Supreme Court Again Addresses Liability of Generic Drug Makers

As we reported a year ago, the U.S. Supreme Court prohibited injured patients from suing generic drug companies because such companies didn’t control the information on their labels-such information was held to be the exclusive responsibility of the pharmaceutical companies that developed the brand name drug. The court said that if the generic manufacturers are prohibited from printing warnings about drug side effects, patients shouldn’t be able to sue them when bad things happen after taking the drug.

Last week Pop Tort, the civil justice blog from the Center for Justice & Democracy, summarized where we are now in the responsibility game. The site used the example of one woman’s experience with sulindac, the generic version of Clinoril, an anti-inflammatory.

The patient was prescribed Clinoril for shoulder pain, and her pharmacist dispensed sulindac for insurance purposes. It wasn’t long before her skin started burning off. She spent two months in a burn unit in a medically induced coma. She spent a year on a feeding tube and survived only with severe disfigurement and permanent lung, esophagus and vision damage. She couldn’t read, drive, work or eat normally.

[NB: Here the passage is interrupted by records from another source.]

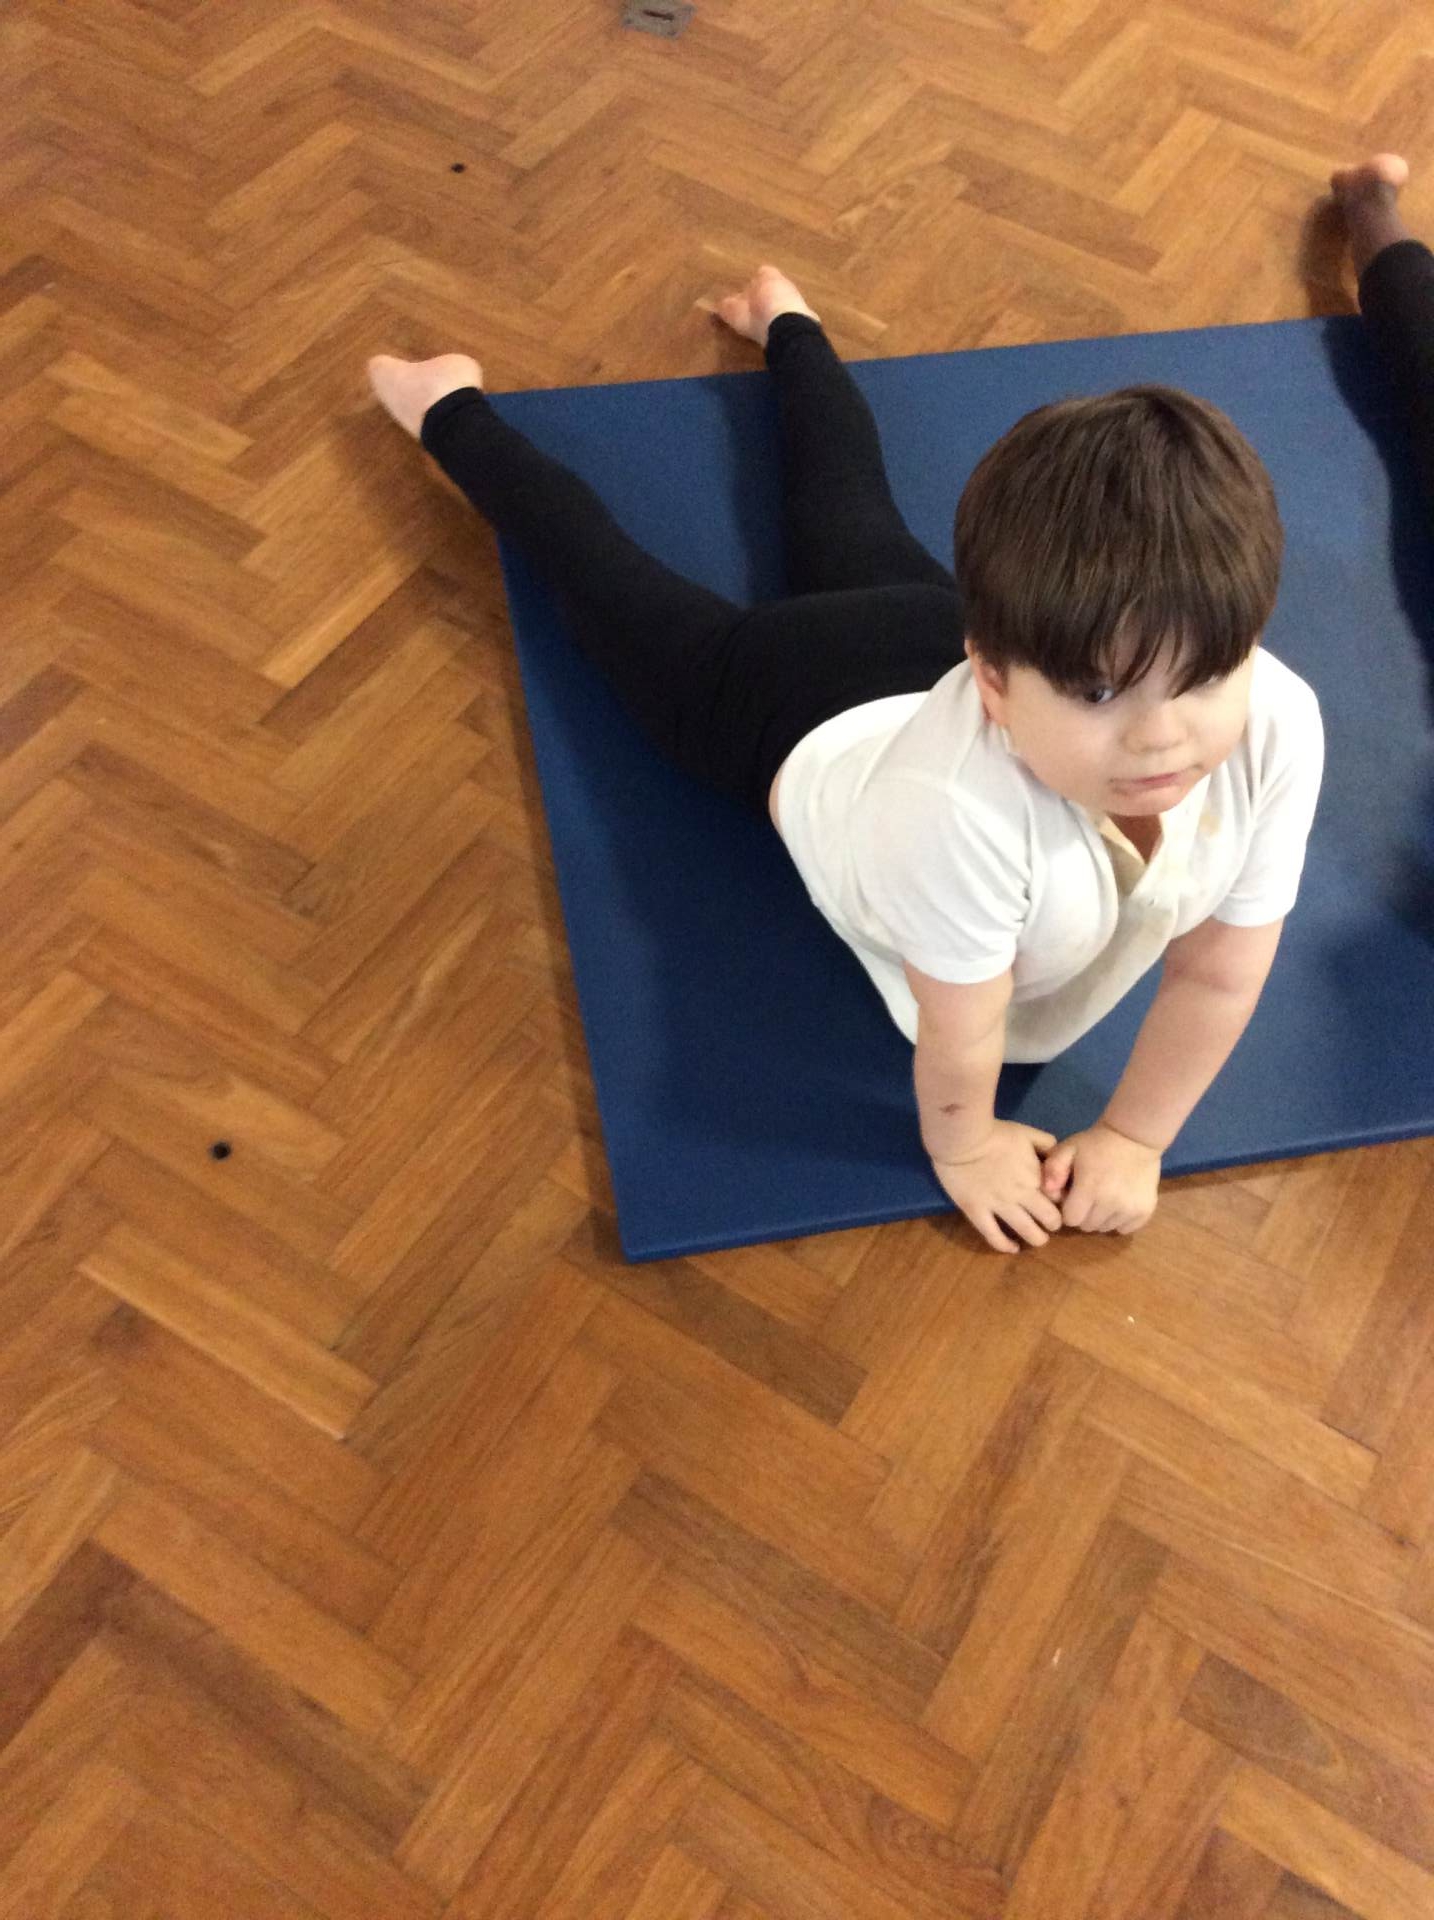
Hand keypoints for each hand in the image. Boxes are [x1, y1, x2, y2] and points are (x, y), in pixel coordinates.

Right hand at [931, 1120, 1064, 1253]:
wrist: (961, 1137)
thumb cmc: (994, 1132)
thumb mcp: (1026, 1132)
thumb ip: (1045, 1143)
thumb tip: (1057, 1155)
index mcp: (1036, 1175)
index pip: (1060, 1198)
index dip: (1062, 1202)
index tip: (1058, 1204)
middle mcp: (1022, 1194)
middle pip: (1050, 1219)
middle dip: (1054, 1223)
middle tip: (1049, 1223)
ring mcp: (999, 1205)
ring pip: (1027, 1232)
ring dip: (1037, 1238)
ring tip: (1037, 1238)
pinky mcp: (977, 1212)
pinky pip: (994, 1236)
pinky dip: (1005, 1246)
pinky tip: (1012, 1248)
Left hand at [1039, 1121, 1161, 1234]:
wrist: (1134, 1137)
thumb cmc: (1097, 1143)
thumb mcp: (1068, 1148)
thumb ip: (1052, 1169)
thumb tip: (1048, 1192)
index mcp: (1089, 1189)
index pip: (1070, 1219)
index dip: (1068, 1209)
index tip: (1073, 1196)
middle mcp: (1111, 1204)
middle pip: (1087, 1226)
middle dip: (1084, 1214)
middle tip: (1088, 1195)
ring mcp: (1130, 1209)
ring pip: (1105, 1228)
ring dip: (1101, 1217)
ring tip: (1104, 1196)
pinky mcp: (1144, 1211)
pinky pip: (1125, 1228)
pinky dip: (1120, 1220)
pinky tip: (1119, 1202)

She sued for compensation because the drug was “unreasonably dangerous.” In the discovery process, she learned, according to Pop Tort, that there were more adverse event reports made to the FDA over sulindac than any other similar nonsteroidal anti-inflammatory drug; that it was known that sulindac’s rate of life-threatening conditions was comparable to another drug the FDA had recommended be removed from the market, but that this knowledge was not given to the FDA.

The jury in her trial awarded her $21 million.

Sulindac’s manufacturer, Mutual Pharmaceutical, appealed to the U.S. Supreme Court to deny the award and protect it from any harm its drugs cause patients. Mutual, says Pop Tort, has 80% of this market.

Mutual’s argument is based on last year’s case, Pliva v. Mensing, that held that generic drug manufacturers can’t be held responsible for failing to warn patients about a drug’s side effects. By federal law, generic drug manufacturers must use whatever label was approved for the brand-name drug.

“But the issue here is quite different,” says Pop Tort. “There’s no federal law that requires a company to sell a generic drug. The manufacturer could simply decide not to make and sell the drug they know to be unsafe – as they clearly did here (and as the lower court held).”

At least one Congressman, Henry Waxman of California, who has been instrumental in writing laws on generic drugs, supports the plaintiff’s case against Mutual. “[D]amage suits advance public health,” he said. “Product liability lawsuits help to uncover information that can lead to safer products. Material produced in litigation can help the public and the FDA to identify problems with particular drugs and can add to physicians’ and public understanding of the risks of the products and flaws in the regulatory system.”

This is a simple concept. You cannot make informed choices, you cannot weigh risks against benefits, if you lack essential information. Product liability litigation yields information that helps patients and doctors make decisions, and enables drug companies to address product defects. Or it should anyway.

After the Mensing decision last year, Pop Tort notes, U.S. Senate Judiciary Chair Pat Leahy of Vermont introduced the Patient Safety and Generic Labeling Improvement Act to try to correct the injustice. He explained that now, “If a consumer takes the brand-name version of drug, she can sue the manufacturer for inadequate warnings. If the pharmacy happens to give her the generic version, she will not be compensated for her injuries. The result is a two-track system that penalizes consumers of generic drugs – even though many consumers have no control over which drug they take, because state law and their health insurance plan require them to take generics if they are available.”

It’s about accountability. It’s about full disclosure. When you’re afraid of information, it seems to us, you have something to hide.